Exercise input:
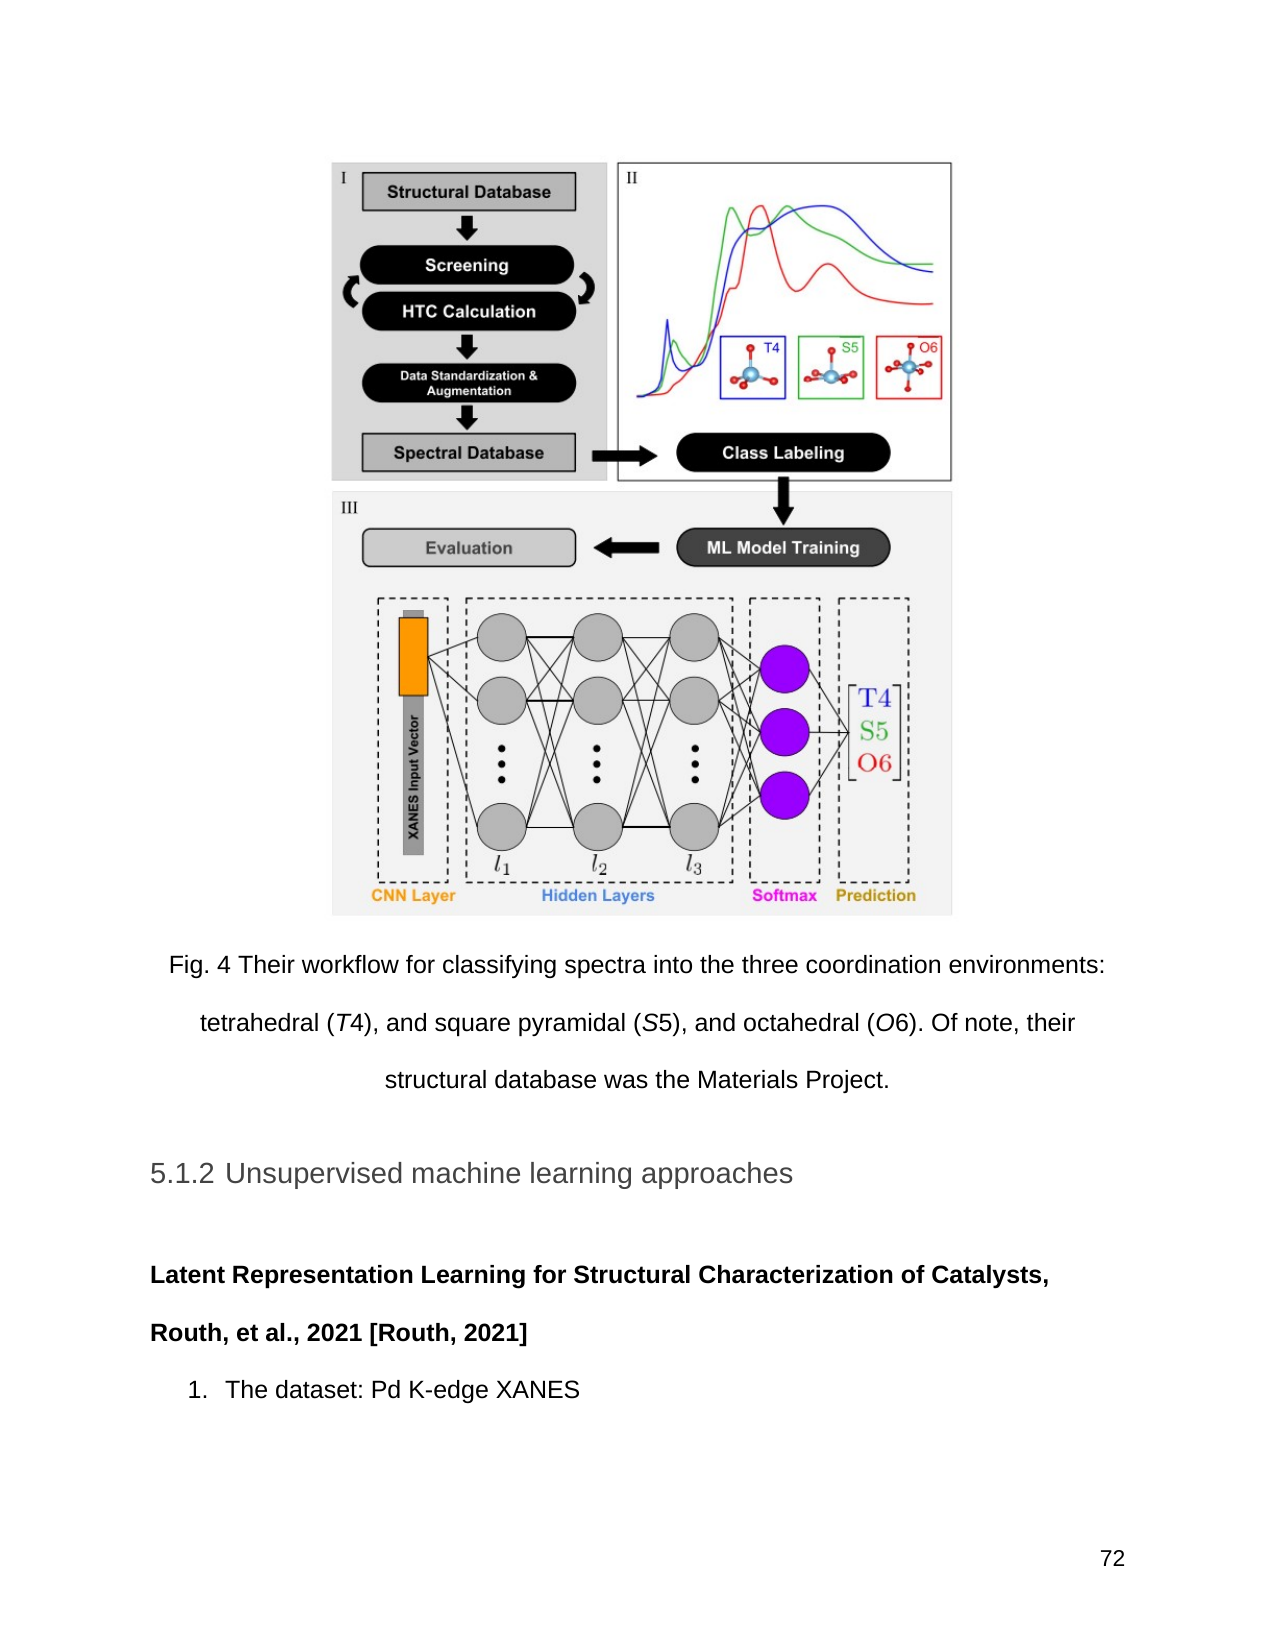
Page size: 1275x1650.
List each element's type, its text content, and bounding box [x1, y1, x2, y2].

text Fig. 4 Their workflow for classifying spectra into the three coordination environments: tetrahedral (T4), and square pyramidal (S5), and octahedral (O6). Of note, their structural database was the Materials Project. [150, 950, 1125, 1094]
picture [305, 150, 970, 924]
subtitle Unsupervised machine learning approaches [150, 1156, 1125, 1190]
list The dataset: Pd K-edge XANES [187, 1376, 1125, 1404]
text Latent Representation Learning for Structural Characterization of Catalysts, Routh, et al., 2021 [Routh, 2021] [150, 1261, 1125, 1347]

About this task: Exactly as written, set down each line of the records, leaving out the pictures.

Output for this task:
Page size: 1275x1650.
List each element's type, its text content, and bounding box [x1, y1, x2, y2].

text Fig. 4 Their workflow for classifying spectra into the three coordination environments: tetrahedral (T4), and square pyramidal (S5), and octahedral (O6). Of note, their structural database was the Materials Project. [150, 950, 1125, 1094]
picture [305, 150, 970, 924]
subtitle Unsupervised machine learning approaches [150, 1156, 1125, 1190]
list The dataset: Pd K-edge XANES [187, 1376, 1125, 1404]
text Latent Representation Learning for Structural Characterization of Catalysts, Routh, et al., 2021 [Routh, 2021] [150, 1261, 1125, 1347]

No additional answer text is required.